[EXCERPTED PASSAGE]:
---
BreakingPoint Labs

The Problem With IMIX

Andre Gironda was kind enough to post a comment regarding IMIX to yesterday's blog post, "The World is Lacking Background Traffic." Basically Andre writes that IMIX might be outdated but it's out there. This was something that I was planning on talking about in the future, but since I got the perfect setup, I'll do it now. I have no issue with IMIX, but I do have an issue with thinking that it can provide you good data for how a device will work, performance wise, in your network. Andre is right, it's a bit outdated, in fact I believe it's 7 years old this month and the NLANR (National Laboratory for Applied Network Research), who provided it, had it's funding dry up 2 years or so ago.

For those that don't know what IMIX is, I will steal from a description I found on CAIDA's site: "IMIX derives from analysis of NLANR traces and is tri-modal (e.g., 58% at 40 bytes, 18% at 576 bytes, and 23% at 1518 bytes)."
---
[Stored data entries]:

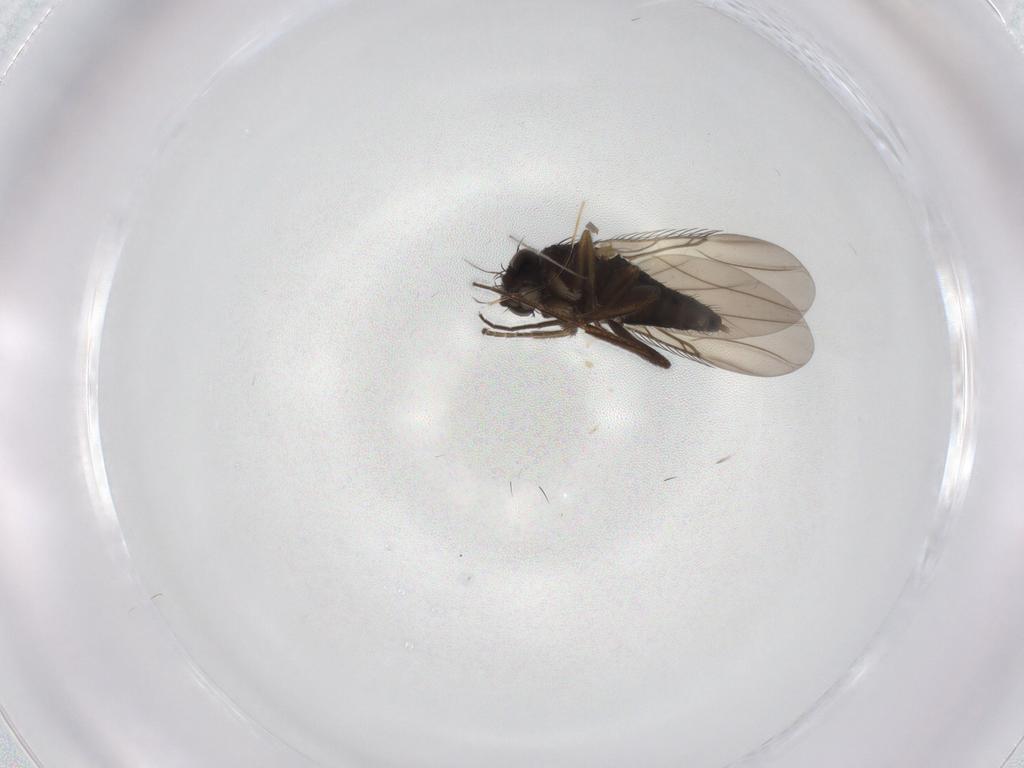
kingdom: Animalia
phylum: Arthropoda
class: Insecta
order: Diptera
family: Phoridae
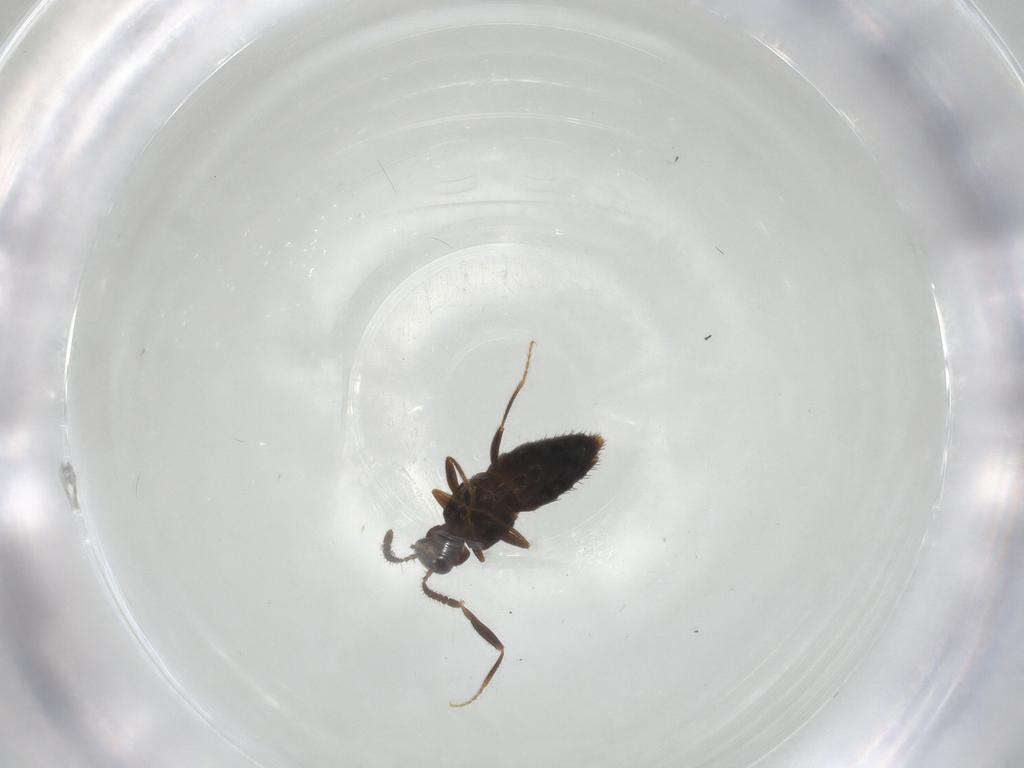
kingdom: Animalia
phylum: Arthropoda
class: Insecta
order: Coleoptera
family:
---
[WORK TASK 1]: In the blog post on IMIX, what percentage of IMIX traffic is at 576 bytes?
[WORK TASK 2]: Continue the blog post on IMIX from where it stops.

[RESULT 1]: 18%

[RESULT 2]:
So to prove this out - I took a Juniper Networks device that is content-aware and ran three benchmarks. It was fairly easy since this device used to be in my network! The three benchmarks are as follows:

  1. Setup a test to run IMIX at 20 megabits (yes, my device is wimpy);
  2. Setup a test to run BreakingPoint's Application Profile for Enterprise Traffic (using release 1.2);
  3. Monitor it via SNMP all day to see when I started dropping traffic (yes I have a 10-megabit pipe to the Internet);

(It should be noted that I knew the device couldn't handle our 10-megabit pipe to the Internet, I know this because we had to upgrade it to a larger device after we changed from a T1 to a 10-megabit pipe).  Here's a graph showing the results:

Graph of IMIX test

As you see, the IMIX told us the device could perform 18.9 megabits per second without packet loss. The Enterprise Application Profile clocked it at 4.6 and the Actual was fluxing between 4.7 and 4.9.